Thread safety of single instance of QVector, [] operator

halfgaar · wrote on 6 Dec 2014, 20:10

I'm writing a program in which a QVector<quint64> of several hundred million elements large gets filled with numbers. The vector is pre-allocated (append is never called). The thing is, I want to write to it from several different threads. That is, each thread fills its own assigned section of it, using the [] operator.

QVector is normally not thread safe, but I was wondering how unsafe it is to have multiple threads writing to it when you know they won't be writing the same elements. Is there meta data that might get messed up?

In several test runs, it seems to run fine.
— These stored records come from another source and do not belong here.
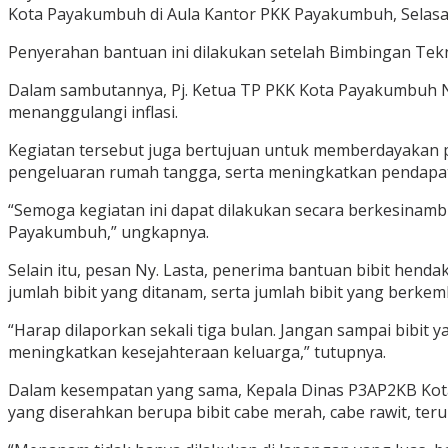
Kota Payakumbuh di Aula Kantor PKK Payakumbuh, Selasa 
Penyerahan bantuan ini dilakukan setelah Bimbingan Tek
Dalam sambutannya, Pj. Ketua TP PKK Kota Payakumbuh N
menanggulangi inflasi.
Kegiatan tersebut juga bertujuan untuk memberdayakan
pengeluaran rumah tangga, serta meningkatkan pendapat
“Semoga kegiatan ini dapat dilakukan secara berkesinam
Payakumbuh,” ungkapnya.
Selain itu, pesan Ny. Lasta, penerima bantuan bibit he
jumlah bibit yang ditanam, serta jumlah bibit yang berke
“Harap dilaporkan sekali tiga bulan. Jangan sampai bibit
meningkatkan kesejahteraan keluarga,” tutupnya.
Dalam kesempatan yang sama, Kepala Dinas P3AP2KB Kot
yang diserahkan berupa bibit cabe merah, cabe rawit, te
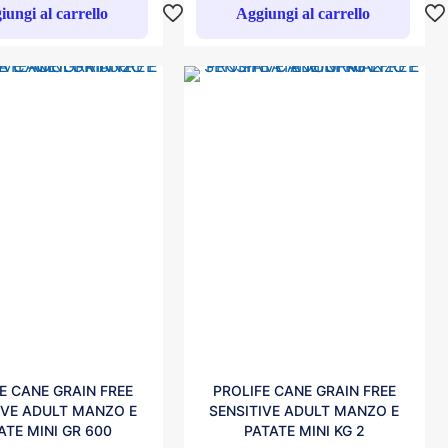
iungi al carrello
Aggiungi al carrello
E CANE GRAIN FREE
PROLIFE CANE GRAIN FREE
IVE ADULT MANZO E
SENSITIVE ADULT MANZO E
ATE MINI GR 600
PATATE MINI KG 2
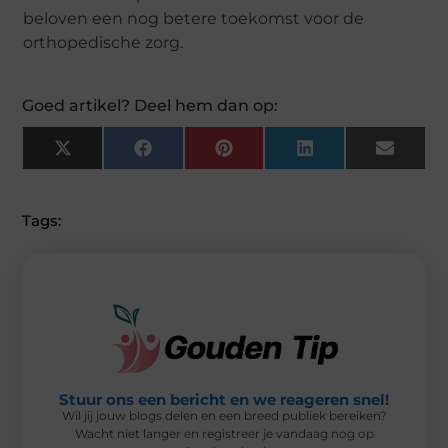
beloven een nog betere toekomst voor de
orthopedische zorg.
Goed artikel? Deel hem dan op:
X
F
P
L
E
(
A
I
I
M
T
C
N
N
A
W
E
T
K
I
I
B
E
E
L
Tags:
T
O
R
D
T
O
E
I
E
K
S
N
R
T
)
Stuur ons een bericht en we reageren snel!
Wil jij jouw blogs delen en een breed publiek bereiken?
Wacht niet langer en registreer je vandaag nog op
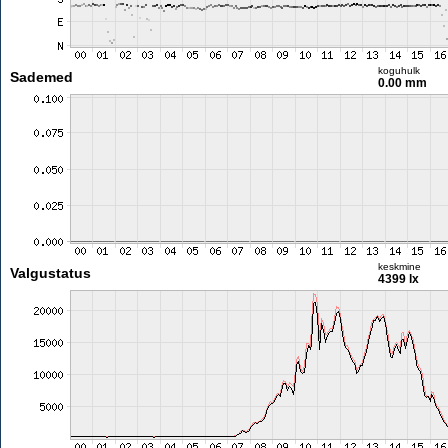
koguhulk
Sademed
0.00 mm
keskmine
Valgustatus
4399 lx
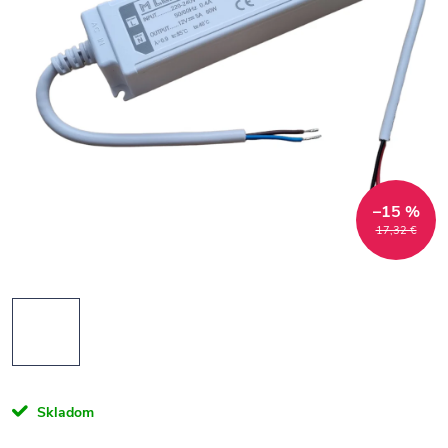
–15 %
17,32 €
Skladom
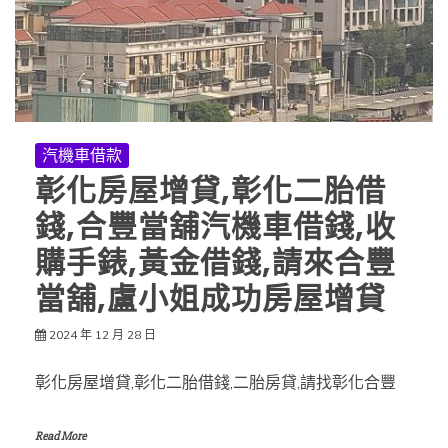
汽機車借款
彰化房屋增貸,彰化二胎借
錢,合豐當舖汽機車借錢,收
購手錶,黃金借錢,請來合豐
當舖,盧小姐成功房屋增貸
2024 年 12 月 28 日
彰化房屋增貸,彰化二胎借錢,二胎房貸,請找彰化合豐
Read More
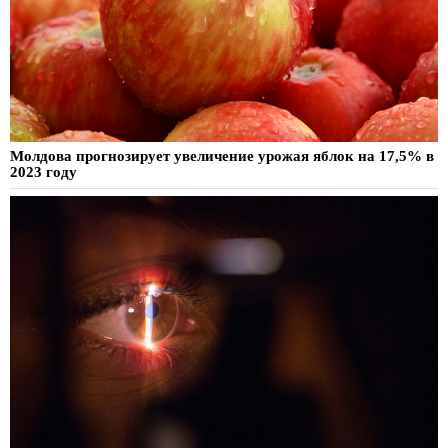
Молдова прогнозирует увеличение урожая яблок на 17,5% в
2023 году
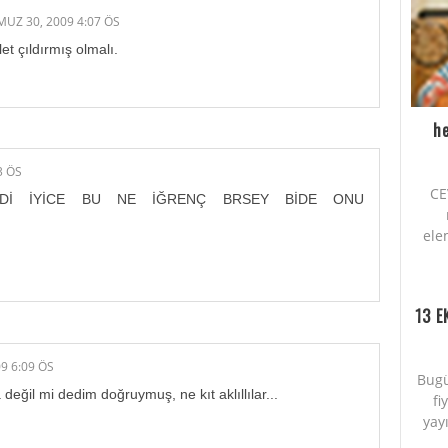
UZ 30, 2009 4:07 ÖS
et çıldırmış olmalı.
he
3 ÖS
CE
EDİ İYİCE BU NE İĞRENÇ BRSEY BİDE ONU
ele
13 E
9 6:09 ÖS
Bugü
eğil mi dedim doğruymuş, ne kıt aklıllılar...
fi
yayı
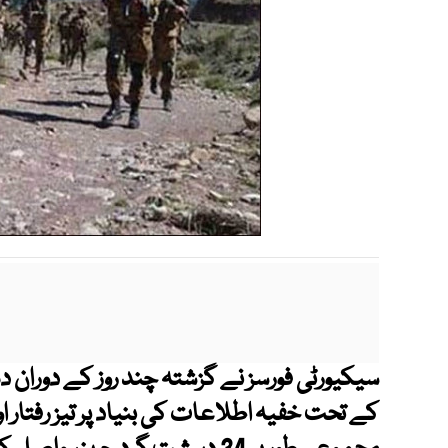
سیکیورٹی فورسز نے گزشتہ چند روز کے دوران
کے تحت خفیہ اطلاعات کی بنیاد پر تیز رفتار اور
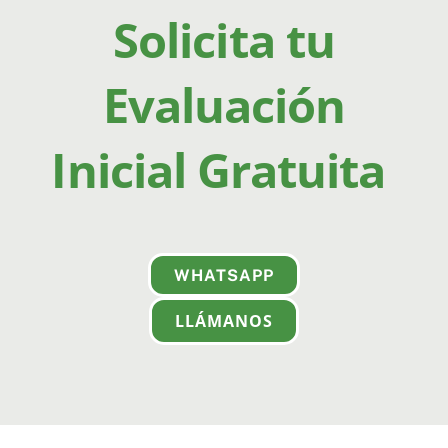
Solicita tu
Evaluación
Inicial Gratuita
WHATSAPP
LLÁMANOS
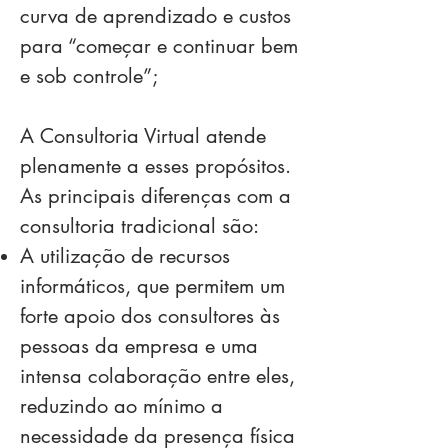
curva de aprendizado e custos
para “começar e continuar bem
e sob controle”;
A Consultoria Virtual atende
plenamente a esses propósitos.
As principais diferenças com a
consultoria tradicional são:
A utilização de recursos
informáticos, que permitem um
forte apoio dos consultores às
pessoas da empresa e uma
intensa colaboração entre eles,
reduzindo ao mínimo a
necessidade da presença física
t3685 · wrote on 6 Dec 2014, 20:53

Thing with thread-safety is that "several" tests do not really tell you anything. It's better not to take chances on this.
Why are you using threads? Is it because the computation of data is really expensive? Or are you worried that adding data to the vector might be a problem.
If it's the first case you can have the computation in separate threads and have one thread join the data. If it's the second case, you might be off using some other data structure.

halfgaar · wrote on 6 Dec 2014, 21:02

I know that 'several' tests is not a good tests, hence the question.
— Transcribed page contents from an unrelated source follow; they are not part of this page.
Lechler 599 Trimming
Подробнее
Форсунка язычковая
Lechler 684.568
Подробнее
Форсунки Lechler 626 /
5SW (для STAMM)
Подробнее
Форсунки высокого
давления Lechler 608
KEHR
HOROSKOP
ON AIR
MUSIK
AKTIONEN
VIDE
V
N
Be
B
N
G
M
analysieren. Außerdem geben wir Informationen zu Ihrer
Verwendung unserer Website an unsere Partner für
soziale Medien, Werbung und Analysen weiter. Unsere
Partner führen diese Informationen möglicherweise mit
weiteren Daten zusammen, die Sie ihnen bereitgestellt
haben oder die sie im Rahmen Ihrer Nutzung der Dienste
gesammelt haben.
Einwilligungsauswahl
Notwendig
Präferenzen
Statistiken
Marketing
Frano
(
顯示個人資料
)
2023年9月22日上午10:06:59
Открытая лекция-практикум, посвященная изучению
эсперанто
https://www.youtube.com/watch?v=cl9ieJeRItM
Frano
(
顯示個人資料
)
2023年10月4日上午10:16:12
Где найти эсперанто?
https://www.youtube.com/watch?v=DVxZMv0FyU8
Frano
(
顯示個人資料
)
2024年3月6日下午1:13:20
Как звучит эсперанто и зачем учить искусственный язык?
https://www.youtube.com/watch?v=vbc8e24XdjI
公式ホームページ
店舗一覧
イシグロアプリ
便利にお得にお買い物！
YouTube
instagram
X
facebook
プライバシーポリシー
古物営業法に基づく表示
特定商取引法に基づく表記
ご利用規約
It's an expensive operation that I'm optimizing using threads. It takes several gigabytes of RAM, which makes the option using separate data structures and joining them less attractive, because it would require even more memory.

The QVector is a very efficient way to store my result, because it's preallocated as a contiguous block and doesn't need to store pointers to fragmented segments of data, which would increase the overhead. That's why I went ahead and tested if I could fill the same vector using different threads, knowing they won't be accessing the same elements.

Using mutexes is not really an option, because of the overhead.

JKSH · wrote on 7 Dec 2014, 07:21

Hi,

The technically correct answer to your question is, "it's undefined". QVector wasn't designed for this use case in mind, so even if it works now there's no guarantee that it will continue to work in the future.

From an academic point of view, looking at QVector's "source code":http://code.woboq.org/qt5/qtbase/src/corelib/tools/qvector.h.html#_ZN7QVectorixEi, I think it should behaves how you want it to (but remember that you're still relying on undefined behaviour). However, if you ever do anything that causes the QVector to reallocate its internal memory or make a copy of the vector, then all bets are off. Disclaimer: I don't recommend taking this route.

Why not just use a raw C++ array? This way you don't need to worry about what a QVector might do behind the scenes.
@
quint64* myVector = new quint64[N];
@

halfgaar · wrote on 7 Dec 2014, 08:16

Actually, using a raw array may very well be option. The class it's in can do its bookkeeping.

Should have thought of that :)

t3685 · wrote on 7 Dec 2014, 12:04

Again though, if the operation itself (as in computing the data) is expensive that you can use threads to do the calculation and use one single thread to store the data.
If you are worried that storing the data is expensive, using threads won't do you much good because the bottleneck is memory and not computing power.